# Old threads



## Patri (May 5, 2010)

It seems to be happening more often that when a person brings up an old thread (likely appearing during a search on a particular topic) someone gets upset that the person adds a new post.
If that is supposed to be a problem, how about when a thread has inactivity for X amount of time, (maybe a year) it automatically closes. It could still pop up during searches, for the information it reveals.
I don't mind the old threads being revived.

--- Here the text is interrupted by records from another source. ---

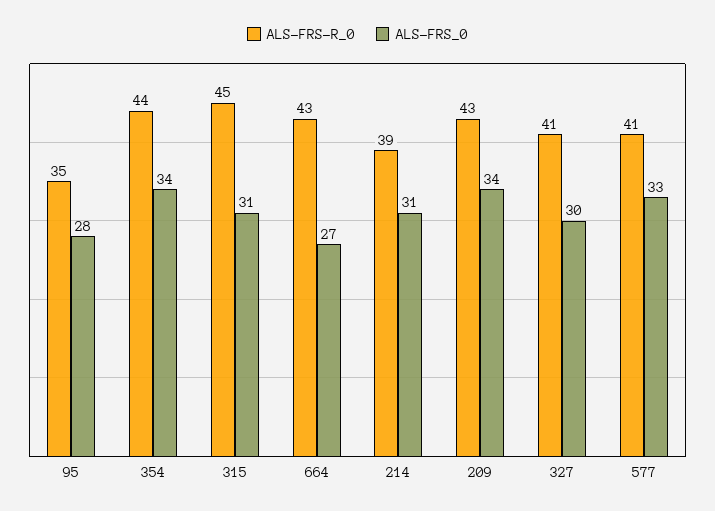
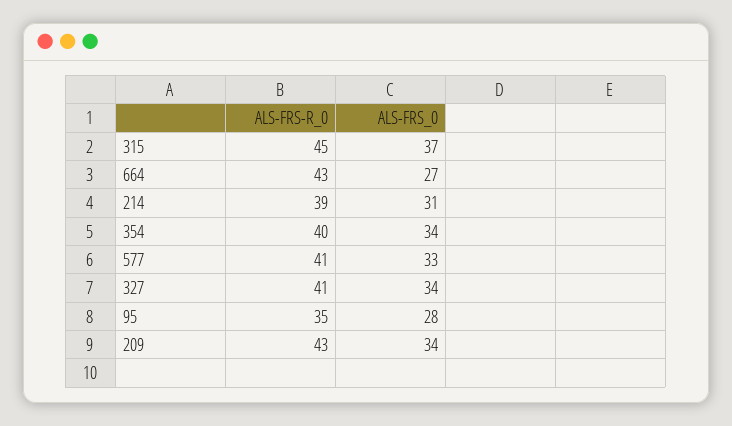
  {
    "ALS-FRS-R_0": {
      "95": 35,
-     "354": 44,
+     "354": 40,
      "315": 45,
      "664": 43,
      "214": 39,
      "209": 43,
      "327": 41,
      "577": 41
    },
    "ALS-FRS_0": {
      "95": 28,
      "354": 34,
-     "315": 31,
+     "315": 37,
      "664": 27,
      "214": 31,
      "209": 34,
-     "327": 30,
+     "327": 34,
      "577": 33
    }
  }

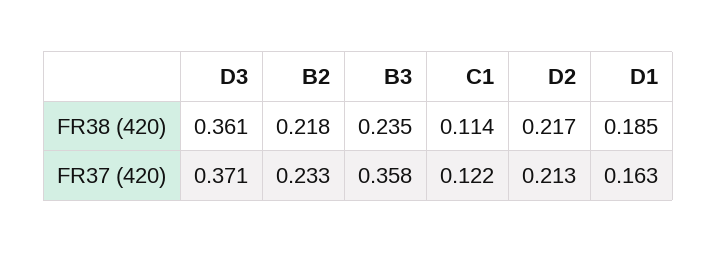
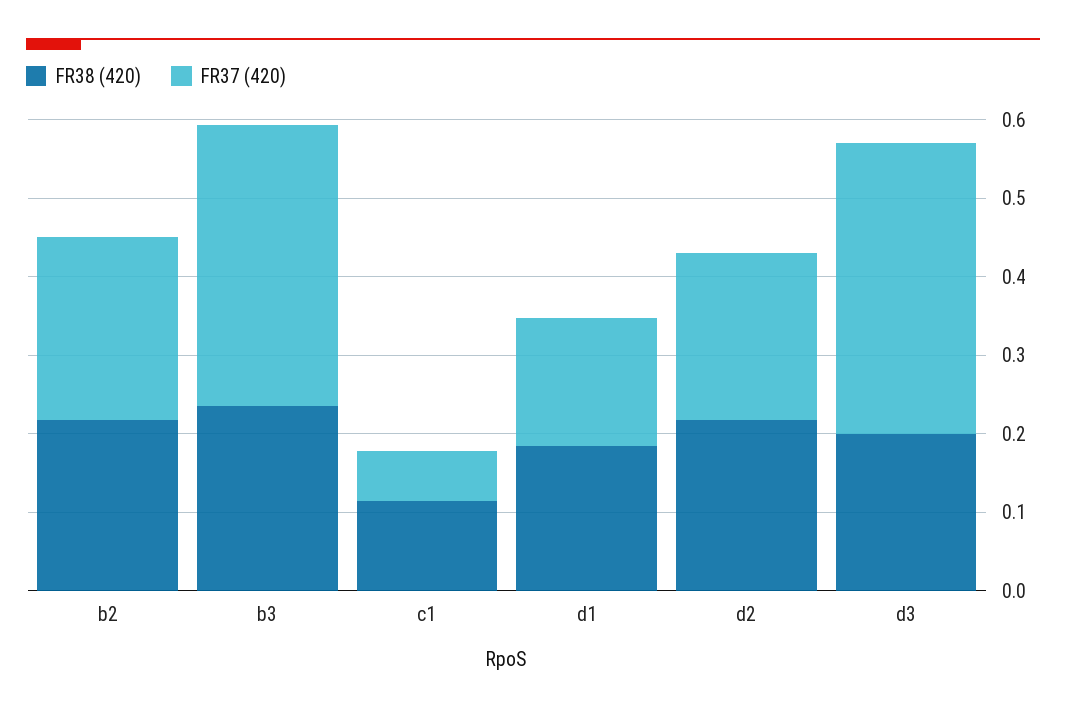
  {
    "FR38 (420)": {
-     "D3": 0.361,
+     "D3": 0.2,
      "B2": 0.218,
      "B3": 0.235,
      "C1": 0.114,
      "D2": 0.217,
      "D1": 0.185
    },
    "FR37 (420)": {
      "D3": 0.371,
      "B2": 0.233,
      "B3": 0.358,
-     "C1": 0.122,
+     "C1": 0.06,
      "D2": 0.213,
      "D1": 0.163
    }
  }

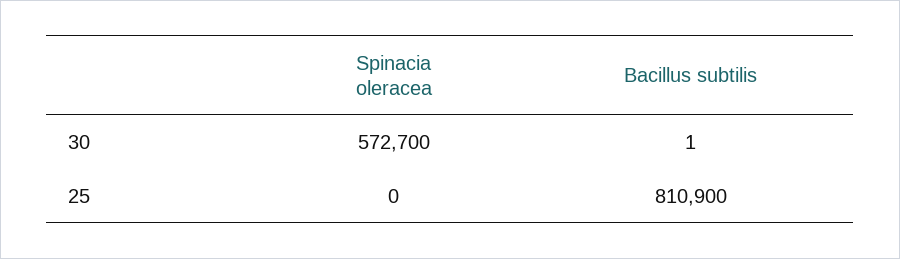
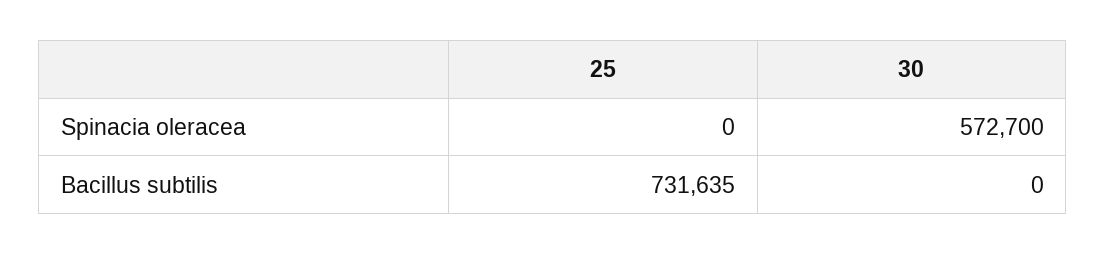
  {
    "Spinacia oleracea": {
      "30": 572700,
      "25": 0
    },
    "Bacillus subtilis": {
-     "30": 1,
+     "30": 0,
-     "25": 810900
+     "25": 731635
    }
  }

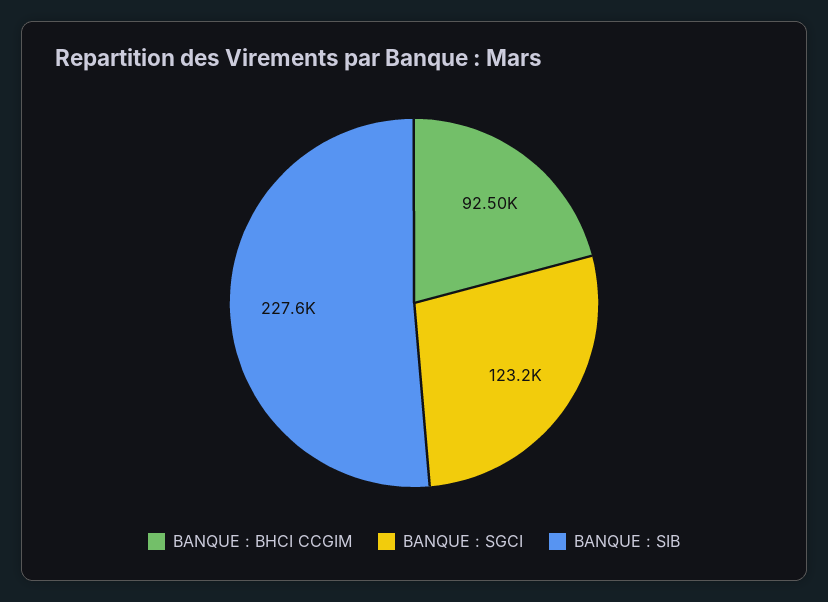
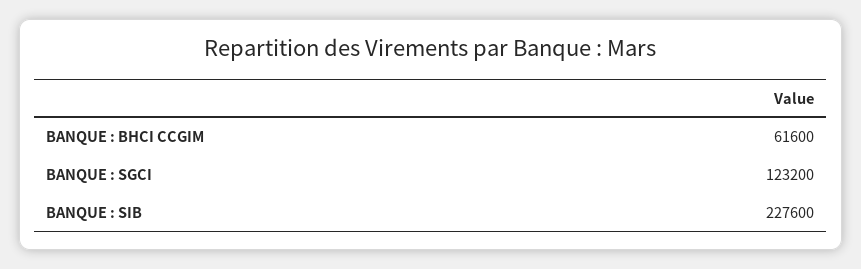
  {
-   "BANQUE : BHCI CCGIM": 92500,
+   "BANQUE : BHCI CCGIM": 61600,
    "BANQUE : SGCI": 123200,
    "BANQUE : SIB": 227600
  }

For some issues, it is nice when the OP returns and announces how it was resolved.

[_As this deals with BBS operation, I am moving it to the About TUG BBS forum -_ Makai Guy, BBS Admin]


----------



## AwayWeGo (May 5, 2010)

*Keep Those Old TUG-BBS Discussion Topics Going -- Don't Let'm Go Dormant.*

And when they do go dormant, bring'm back to life by adding new entries when appropriate. 

I much prefer keeping existing discussion topics going rather than starting new ones willy-nilly.  

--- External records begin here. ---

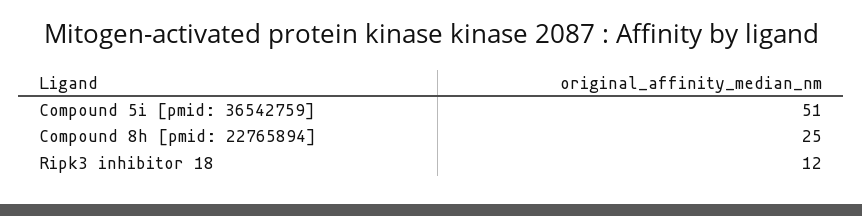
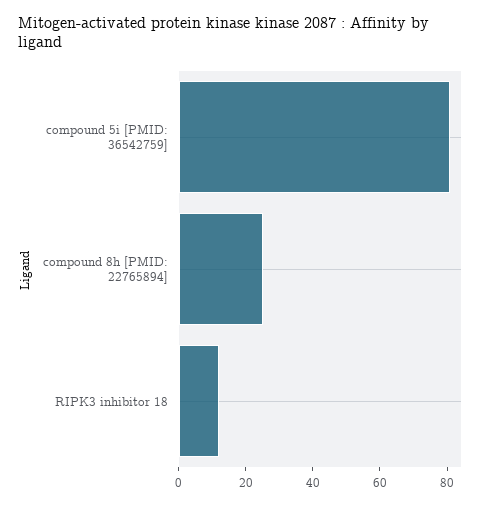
  {
-   "Compound 5i [pmid: 36542759]": 51,
+   "Compound 5i [pmid: 36542759]": 80,
    "Compound 8h [pmid: 22765894]": 25,
    "Ripk3 inhibitor 18": 12
  }

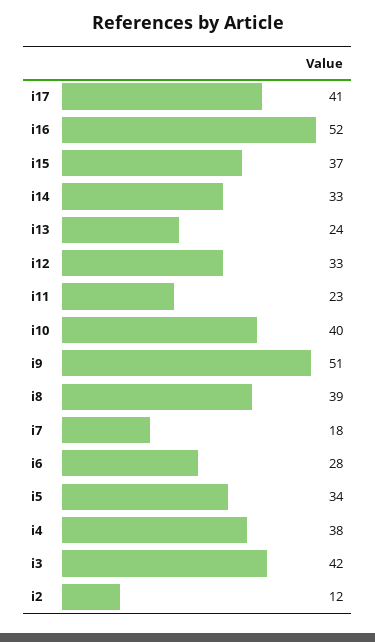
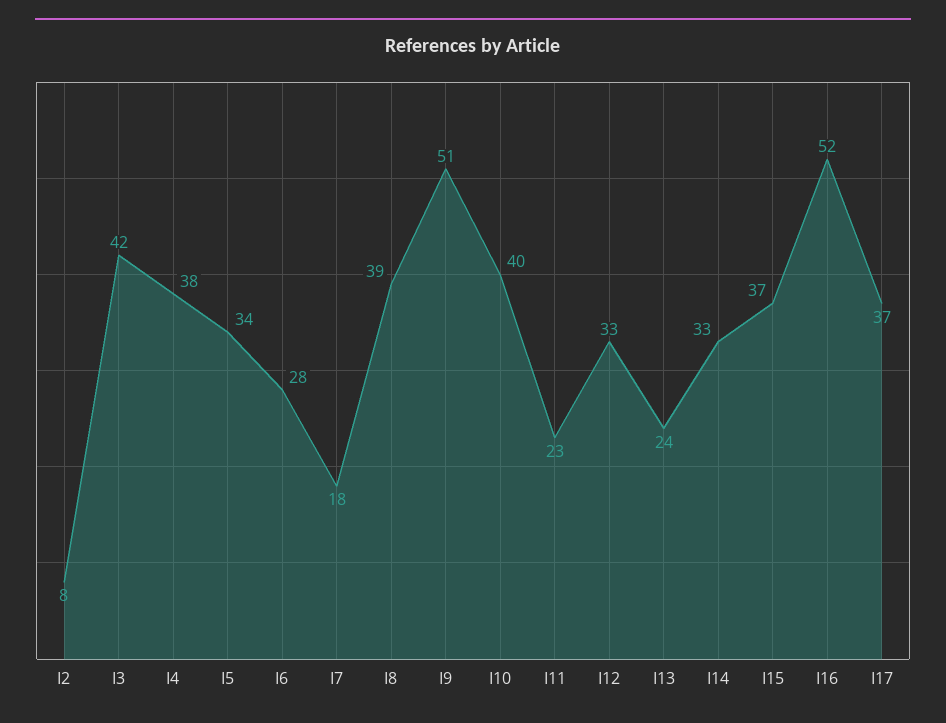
  {
-   "i17": 41,
+   "i17": 37,
    "i16": 52,
    "i15": 37,
    "i14": 33,
    "i13": 24,
    "i12": 33,
    "i11": 23,
    "i10": 40,
    "i9": 51,
    "i8": 39,
    "i7": 18,
    "i6": 28,
    "i5": 34,
    "i4": 38,
    "i3": 42,
-   "i2": 12
+   "i2": 8
  }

Ditto reviving old discussion topics that have gone dormant from inactivity. 

I cannot understand why there should be any objection(s) to that.  

I mean, all entries are dated -- so there should be no confusion about the ages of newer & older topics & entries. 

Plus, often the Grand Pro or an Assistant Pro will helpfully add  the date or year (in brackets) to the title line of a newly revived discussion topic from way back. 

Is this a great web site or what ? 

-- Alan Cole, McLean (Fairfax County), Virginia, USA.​


----------